For those who know a little about Ayurveda, it is probably obvious that pitta is my prominent dosha. Pittas tend to be determined people who are goal oriented, but when the flames of pitta become aggravated by the wind and space associated with excess vāta, they can burn without intention. And they can burn things down. It made sense: I was burning at both ends, metaphorically speaking, and was checking items off of my list without purpose. I was furiously bouncing from one item to the next, snapping at my colleagues, irritable, anxious, and completely stressed out.

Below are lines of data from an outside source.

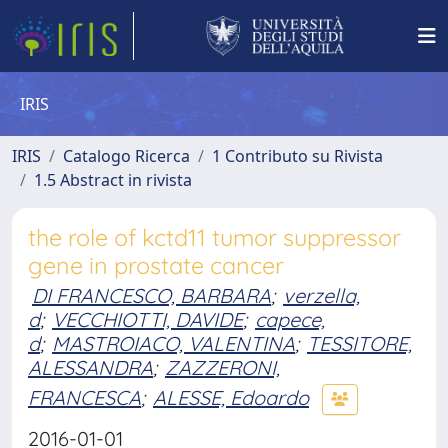
IRIS
IRIS
Catalogo Ricerca
1 Contributo su Rivista
1.5 Abstract in rivista
the role of kctd11 tumor suppressor
gene in prostate cancer
DI FRANCESCO, BARBARA
;
verzella,
d
;
VECCHIOTTI, DAVIDE
;
capece,
d
;
MASTROIACO, VALENTINA
;
TESSITORE,
ALESSANDRA
;
ZAZZERONI,
FRANCESCA
;
ALESSE, Edoardo
2016-01-01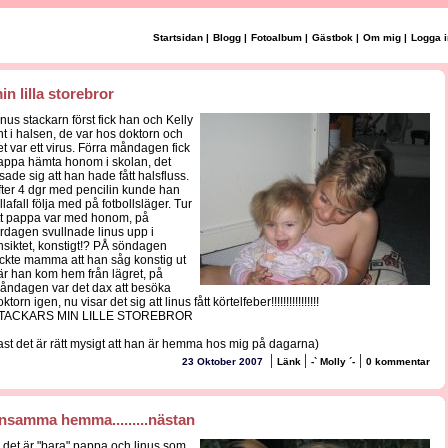
Startsidan
|
Blogg
|
Fotoalbum
|
Gästbok
|
Om mig
|
Logga i
in lilla storebror
inus stackarn först fick han och Kelly
nt i halsen, de var hos doktorn och
et var ett virus. Förra måndagen fick
appa hämta honom i skolan, det
isade sig att han hade fått halsfluss.
fter 4 dgr med pencilin kunde han
llafall följa med på fotbollsläger. Tur
tt pappa var med honom, på
ördagen svullnade linus upp i
nsiktet, konstigt!? PÅ söndagen
yckte mamma att han såg konstig ut
är han kom hem från lägret, på
åndagen var det dax att besöka
ktorn igen, nu visar det sig att linus fått körtelfeber!!!!!!!!!!!!!!!!
TACKARS MIN LILLE STOREBROR
fast det är rätt mysigt att han är hemma hos mig på dagarna)
|
|
|
23 Oktober 2007
Länk
-` Molly ´-
0 kommentar
nsamma hemma.........nästan
a det är "bara" pappa och linus som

This pitta-kapha had a vata problem.
Vata was affecting my body in other ways as well. The cold I was feeling, the pain in my bones, the cracking joints, was all due to excess vata dosha. Vata is stirred up by stress, and I imagined its onslaught as a dust storm. The winds stirring up dry earth, covering everything in sight, robbing it of moisture, and asphyxiating everything. My life was full of movement and stress, and my body, mind, and spirit were suffocating in the storm. The first step to recovery was to get grounded. How do you help the dust to settle during a storm? You quiet the winds and weigh the debris down. I went from eating kale for breakfast and salad for lunch and dinner to eating oatmeal, grains, and root vegetables like yams and potatoes covered in warming spices and ghee. It was late autumn, after all, and the cold in my body was telling me that it needed something heavier and warming. I just had to learn to listen to it. And to teach myself to listen, I started practicing meditative breathing exercises and a daily self-massage with oil. This helped to put my mind and body in sync, reducing my overall anxiety.
I immediately noticed a difference; I was warm for the first time in years, I was breathing, and I was approaching my to-do list mindfully. Instead of just doing, I stopped to think about what I wanted to be doing and what my body needed. And the more that I worked on putting vata in its place by filling the space it created in my body, the better I felt. Instead of just burning through life, I found that through understanding the role that the elements play in my body, I burned brighter.